As I said earler, follow the money trail. Navigant is a corporate consulting firm. They are not scientists. If you as a corporation want a spin job, you hire them to create it.

"The American Clean Skies Foundation" is a natural gas industry front. Here is how these things work. The industry gets together and realizes that everyone calls BS on their numbers, because they make no sense. All of the main players and associated suppliers are strong armed into donating (tax write off, of course)to a 'non-profit' shill for the same numbers that used to be rejected when the source was transparent.
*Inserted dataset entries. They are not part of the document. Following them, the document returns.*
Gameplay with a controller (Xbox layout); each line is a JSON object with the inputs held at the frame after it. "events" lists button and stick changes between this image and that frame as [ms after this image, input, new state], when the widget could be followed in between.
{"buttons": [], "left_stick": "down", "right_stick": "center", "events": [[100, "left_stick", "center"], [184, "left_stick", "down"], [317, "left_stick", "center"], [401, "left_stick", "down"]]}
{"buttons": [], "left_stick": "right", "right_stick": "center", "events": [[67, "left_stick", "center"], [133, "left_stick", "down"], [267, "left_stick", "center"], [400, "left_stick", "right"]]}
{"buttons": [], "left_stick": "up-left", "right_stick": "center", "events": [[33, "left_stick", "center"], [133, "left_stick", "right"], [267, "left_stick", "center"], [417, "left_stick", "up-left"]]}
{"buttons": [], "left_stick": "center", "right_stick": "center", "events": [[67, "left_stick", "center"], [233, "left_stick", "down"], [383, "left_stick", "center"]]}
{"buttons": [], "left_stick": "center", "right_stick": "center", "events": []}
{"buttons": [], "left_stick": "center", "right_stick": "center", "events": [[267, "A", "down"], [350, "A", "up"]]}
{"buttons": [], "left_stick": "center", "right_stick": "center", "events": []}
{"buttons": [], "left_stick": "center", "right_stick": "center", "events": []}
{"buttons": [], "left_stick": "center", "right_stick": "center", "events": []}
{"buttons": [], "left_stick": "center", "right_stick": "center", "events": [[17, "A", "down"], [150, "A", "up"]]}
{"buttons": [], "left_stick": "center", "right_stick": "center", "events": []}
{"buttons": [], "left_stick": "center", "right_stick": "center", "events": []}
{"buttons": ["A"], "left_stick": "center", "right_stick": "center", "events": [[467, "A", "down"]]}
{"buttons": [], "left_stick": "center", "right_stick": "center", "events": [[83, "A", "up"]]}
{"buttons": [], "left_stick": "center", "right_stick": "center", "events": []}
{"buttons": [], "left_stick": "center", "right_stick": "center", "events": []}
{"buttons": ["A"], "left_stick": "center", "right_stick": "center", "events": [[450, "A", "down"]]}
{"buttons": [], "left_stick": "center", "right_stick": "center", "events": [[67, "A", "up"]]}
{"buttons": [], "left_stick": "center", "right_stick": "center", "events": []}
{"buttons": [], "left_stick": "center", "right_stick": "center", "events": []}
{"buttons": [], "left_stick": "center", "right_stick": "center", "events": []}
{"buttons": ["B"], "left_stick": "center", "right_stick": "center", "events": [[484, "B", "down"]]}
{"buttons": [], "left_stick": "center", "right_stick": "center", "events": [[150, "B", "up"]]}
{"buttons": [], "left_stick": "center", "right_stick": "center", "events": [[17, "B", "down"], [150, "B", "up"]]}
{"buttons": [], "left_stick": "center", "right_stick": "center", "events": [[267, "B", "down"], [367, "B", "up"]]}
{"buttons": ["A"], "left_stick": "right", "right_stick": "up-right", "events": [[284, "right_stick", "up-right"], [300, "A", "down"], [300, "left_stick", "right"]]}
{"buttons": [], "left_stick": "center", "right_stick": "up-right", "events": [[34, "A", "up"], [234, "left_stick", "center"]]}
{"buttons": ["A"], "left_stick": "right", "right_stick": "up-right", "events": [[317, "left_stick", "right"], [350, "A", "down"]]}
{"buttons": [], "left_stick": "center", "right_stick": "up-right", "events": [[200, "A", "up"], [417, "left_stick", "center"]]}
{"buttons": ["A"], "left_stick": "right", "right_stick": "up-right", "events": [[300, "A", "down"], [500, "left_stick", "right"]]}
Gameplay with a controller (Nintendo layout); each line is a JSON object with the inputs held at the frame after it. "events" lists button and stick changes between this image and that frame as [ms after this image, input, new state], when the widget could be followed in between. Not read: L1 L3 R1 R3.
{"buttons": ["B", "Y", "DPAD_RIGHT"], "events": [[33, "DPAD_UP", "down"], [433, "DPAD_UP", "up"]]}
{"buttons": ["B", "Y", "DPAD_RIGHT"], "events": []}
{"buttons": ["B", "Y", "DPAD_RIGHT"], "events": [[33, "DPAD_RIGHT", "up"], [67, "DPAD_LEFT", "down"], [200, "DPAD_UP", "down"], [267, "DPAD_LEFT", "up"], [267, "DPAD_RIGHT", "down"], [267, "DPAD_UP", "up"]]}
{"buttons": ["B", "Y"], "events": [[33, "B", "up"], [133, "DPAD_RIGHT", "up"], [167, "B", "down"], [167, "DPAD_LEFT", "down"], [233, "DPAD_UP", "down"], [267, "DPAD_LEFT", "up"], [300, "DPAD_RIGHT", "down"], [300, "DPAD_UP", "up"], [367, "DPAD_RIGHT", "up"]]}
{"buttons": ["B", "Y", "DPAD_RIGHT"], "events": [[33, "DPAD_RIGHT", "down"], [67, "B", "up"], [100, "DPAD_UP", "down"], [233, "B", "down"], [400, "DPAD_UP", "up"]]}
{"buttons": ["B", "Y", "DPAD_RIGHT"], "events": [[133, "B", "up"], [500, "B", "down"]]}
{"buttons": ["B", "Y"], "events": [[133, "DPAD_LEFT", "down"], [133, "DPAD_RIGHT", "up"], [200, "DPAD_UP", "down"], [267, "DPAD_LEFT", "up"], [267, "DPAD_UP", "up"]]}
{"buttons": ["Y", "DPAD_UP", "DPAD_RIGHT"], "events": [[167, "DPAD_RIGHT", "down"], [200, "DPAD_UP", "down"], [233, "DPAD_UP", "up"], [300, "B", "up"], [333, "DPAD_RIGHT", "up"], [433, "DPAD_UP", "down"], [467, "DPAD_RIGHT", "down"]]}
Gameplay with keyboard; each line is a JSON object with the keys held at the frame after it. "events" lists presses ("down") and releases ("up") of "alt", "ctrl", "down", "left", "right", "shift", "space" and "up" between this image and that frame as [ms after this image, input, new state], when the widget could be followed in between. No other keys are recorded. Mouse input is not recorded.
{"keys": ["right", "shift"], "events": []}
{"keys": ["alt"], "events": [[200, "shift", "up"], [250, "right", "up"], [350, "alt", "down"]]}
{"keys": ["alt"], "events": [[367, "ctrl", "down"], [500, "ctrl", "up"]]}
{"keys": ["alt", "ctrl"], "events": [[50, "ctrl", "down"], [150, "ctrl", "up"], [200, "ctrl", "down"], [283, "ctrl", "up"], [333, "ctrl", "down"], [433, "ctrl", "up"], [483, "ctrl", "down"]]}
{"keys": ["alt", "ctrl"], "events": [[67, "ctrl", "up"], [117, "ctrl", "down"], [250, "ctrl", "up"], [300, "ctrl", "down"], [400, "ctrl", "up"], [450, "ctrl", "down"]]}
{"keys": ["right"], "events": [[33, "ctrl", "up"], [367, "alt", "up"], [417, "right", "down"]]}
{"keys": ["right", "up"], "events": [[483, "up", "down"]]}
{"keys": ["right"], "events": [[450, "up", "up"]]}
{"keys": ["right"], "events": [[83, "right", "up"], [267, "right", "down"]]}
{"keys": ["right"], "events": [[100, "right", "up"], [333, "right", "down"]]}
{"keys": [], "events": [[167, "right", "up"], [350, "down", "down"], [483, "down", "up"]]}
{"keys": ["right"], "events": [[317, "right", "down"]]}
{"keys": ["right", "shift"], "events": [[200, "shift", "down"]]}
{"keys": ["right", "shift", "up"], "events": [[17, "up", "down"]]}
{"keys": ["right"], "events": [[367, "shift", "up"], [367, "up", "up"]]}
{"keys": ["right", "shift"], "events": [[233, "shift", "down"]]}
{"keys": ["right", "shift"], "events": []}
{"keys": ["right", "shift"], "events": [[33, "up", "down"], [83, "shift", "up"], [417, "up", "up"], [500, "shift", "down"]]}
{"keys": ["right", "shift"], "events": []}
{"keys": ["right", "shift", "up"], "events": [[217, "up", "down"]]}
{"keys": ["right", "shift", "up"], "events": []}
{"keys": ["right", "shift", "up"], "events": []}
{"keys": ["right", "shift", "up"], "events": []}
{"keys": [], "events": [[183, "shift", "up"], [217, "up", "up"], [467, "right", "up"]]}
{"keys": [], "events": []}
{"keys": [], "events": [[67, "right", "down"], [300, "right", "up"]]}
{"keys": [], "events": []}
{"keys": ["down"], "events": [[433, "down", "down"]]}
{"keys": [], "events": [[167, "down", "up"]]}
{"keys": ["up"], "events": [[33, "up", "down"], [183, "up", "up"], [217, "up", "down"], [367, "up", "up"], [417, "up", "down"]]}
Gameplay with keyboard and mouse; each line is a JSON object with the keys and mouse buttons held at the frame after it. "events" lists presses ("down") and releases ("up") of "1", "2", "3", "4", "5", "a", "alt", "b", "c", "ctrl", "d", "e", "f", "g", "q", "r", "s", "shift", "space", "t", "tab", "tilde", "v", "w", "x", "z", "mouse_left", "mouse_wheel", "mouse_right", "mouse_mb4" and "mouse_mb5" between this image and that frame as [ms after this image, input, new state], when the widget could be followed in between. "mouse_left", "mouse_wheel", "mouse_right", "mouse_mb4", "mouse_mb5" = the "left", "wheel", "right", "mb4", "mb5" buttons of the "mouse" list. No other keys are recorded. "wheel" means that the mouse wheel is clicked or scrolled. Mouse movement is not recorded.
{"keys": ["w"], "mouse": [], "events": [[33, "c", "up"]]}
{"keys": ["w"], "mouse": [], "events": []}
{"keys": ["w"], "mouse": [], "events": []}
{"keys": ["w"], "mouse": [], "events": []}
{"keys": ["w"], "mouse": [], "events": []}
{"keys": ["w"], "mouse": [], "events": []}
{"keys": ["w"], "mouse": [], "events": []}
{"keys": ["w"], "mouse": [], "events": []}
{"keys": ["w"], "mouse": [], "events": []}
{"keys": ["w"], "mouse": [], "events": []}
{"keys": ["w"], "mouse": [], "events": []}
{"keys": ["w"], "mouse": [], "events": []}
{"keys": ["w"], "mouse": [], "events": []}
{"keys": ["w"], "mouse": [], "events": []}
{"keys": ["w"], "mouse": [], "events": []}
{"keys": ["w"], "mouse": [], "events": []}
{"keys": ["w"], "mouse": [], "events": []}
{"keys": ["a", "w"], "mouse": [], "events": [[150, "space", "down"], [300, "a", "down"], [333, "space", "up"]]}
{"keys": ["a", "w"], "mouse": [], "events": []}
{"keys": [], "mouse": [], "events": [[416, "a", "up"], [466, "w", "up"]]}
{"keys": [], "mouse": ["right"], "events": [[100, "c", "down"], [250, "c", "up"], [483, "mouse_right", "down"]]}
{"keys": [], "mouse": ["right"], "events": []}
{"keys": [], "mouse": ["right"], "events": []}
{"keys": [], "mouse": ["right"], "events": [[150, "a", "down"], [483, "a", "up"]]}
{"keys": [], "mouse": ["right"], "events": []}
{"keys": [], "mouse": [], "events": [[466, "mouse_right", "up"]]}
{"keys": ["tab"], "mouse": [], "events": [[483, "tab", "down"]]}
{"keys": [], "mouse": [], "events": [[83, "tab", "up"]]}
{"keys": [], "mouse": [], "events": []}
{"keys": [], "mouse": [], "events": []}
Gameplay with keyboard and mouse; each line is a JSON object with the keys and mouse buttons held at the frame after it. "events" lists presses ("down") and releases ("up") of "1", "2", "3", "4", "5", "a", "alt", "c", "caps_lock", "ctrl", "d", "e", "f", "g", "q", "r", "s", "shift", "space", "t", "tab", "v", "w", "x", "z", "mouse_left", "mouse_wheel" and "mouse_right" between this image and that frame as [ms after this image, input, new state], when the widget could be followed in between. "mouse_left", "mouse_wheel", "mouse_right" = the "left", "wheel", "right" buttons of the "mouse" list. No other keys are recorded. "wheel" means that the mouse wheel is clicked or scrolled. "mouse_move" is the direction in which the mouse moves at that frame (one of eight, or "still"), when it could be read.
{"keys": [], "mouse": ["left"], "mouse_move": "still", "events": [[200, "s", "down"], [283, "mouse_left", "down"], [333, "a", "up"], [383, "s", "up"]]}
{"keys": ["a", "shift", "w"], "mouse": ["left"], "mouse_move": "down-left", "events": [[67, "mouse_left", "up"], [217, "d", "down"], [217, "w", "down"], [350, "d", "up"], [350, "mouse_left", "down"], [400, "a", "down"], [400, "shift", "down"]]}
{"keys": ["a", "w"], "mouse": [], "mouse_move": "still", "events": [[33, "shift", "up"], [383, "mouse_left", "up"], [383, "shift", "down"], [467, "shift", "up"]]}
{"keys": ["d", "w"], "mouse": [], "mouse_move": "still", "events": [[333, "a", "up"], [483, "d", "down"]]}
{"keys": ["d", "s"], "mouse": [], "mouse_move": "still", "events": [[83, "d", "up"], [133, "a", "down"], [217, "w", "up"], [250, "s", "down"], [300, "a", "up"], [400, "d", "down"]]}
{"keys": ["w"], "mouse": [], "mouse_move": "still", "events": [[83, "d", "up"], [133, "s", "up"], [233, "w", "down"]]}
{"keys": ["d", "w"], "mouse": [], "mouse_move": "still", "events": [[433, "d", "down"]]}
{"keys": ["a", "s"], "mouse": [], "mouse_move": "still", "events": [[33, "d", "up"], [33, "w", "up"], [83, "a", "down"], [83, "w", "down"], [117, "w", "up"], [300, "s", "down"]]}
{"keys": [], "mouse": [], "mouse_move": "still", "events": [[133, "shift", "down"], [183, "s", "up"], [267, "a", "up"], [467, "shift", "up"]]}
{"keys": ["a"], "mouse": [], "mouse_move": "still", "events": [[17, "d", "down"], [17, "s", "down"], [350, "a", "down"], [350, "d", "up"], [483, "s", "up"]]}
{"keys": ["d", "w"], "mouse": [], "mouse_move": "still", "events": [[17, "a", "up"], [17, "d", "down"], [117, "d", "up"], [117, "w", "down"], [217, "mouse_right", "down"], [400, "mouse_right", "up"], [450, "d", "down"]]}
So, the NG companies give money to the "Foundation". The "Foundation" gives money to the consulting firm with a list of non-facts they want spun, the consulting firm gets a PR writer to craft a huge load of BS, and the "Foundation" trumpets it in a press release. There is no way to ask anyone involved to source their numbers. For example, they say we have 118 years of supply. Hey, we have 118 TRILLION years of supply if we only burn a couple of cubic feet a day. NOWHERE do they project CONSUMPTION. Why? Follow the money trail. You don't want people to know that the supply is really 40-50 years if a real demand curve is used. People might want to conserve, which would lower profits near term.

Liquid flowing on surface of Saturn moon: NASA

Some here may find comment #6 interesting.

And so it begins...


AFAYETTE, Tenn. -- A Macon County resident said thieves entered her garden and stripped her of many of the vegetables she has been growing all summer long.
Passers by have told Adams her loss is a sign of tough economic times, but she has an answer to that statement.
She believes the thieves stole her vegetables to buy drugs and said green beans are selling for $20 to $28 a bushel.

What good is growing a garden when someone can just come by and swipe your food?
And you thought dealing with the rabbits was bad...

Same solution for both. Different caliber, though.

Maybe an electric fence would help...

I have a cousin who once decided to take a leak in the vicinity of an electric fence. A mistake that he never repeated..

i dont see this posted anywhere:


apparently the dept of interior is planning to lease blocks in "closed areas".

sounds a lot like partisan politics to me.

and if a company leases the blocks and cant drill because they are closed, will the blm extend the leases for ever and ever until they are opened ?

Would depend on the details of the lease agreement. Most have opt out clauses. I recently heard that the feds returned the big lease bonus Chevron (?) paid a long time ago for some Destin Dome blocks of the west coast of Fl. It really isn't a bad idea to start the leasing project now. Last time I saw the numbers it was averaging 5 years between the decision to lease an area and the actual bidding process. If 5 years from now if the public/politicians don't want to lease they have the right to suspend the effort. If they do open up new areas of the OCS anytime soon the public in favor of drilling will be really PO'd to find out about the time lag. And there really isn't much that can be done to speed it up. Takes time for the environment audit, seismic acquisition and prospect generation.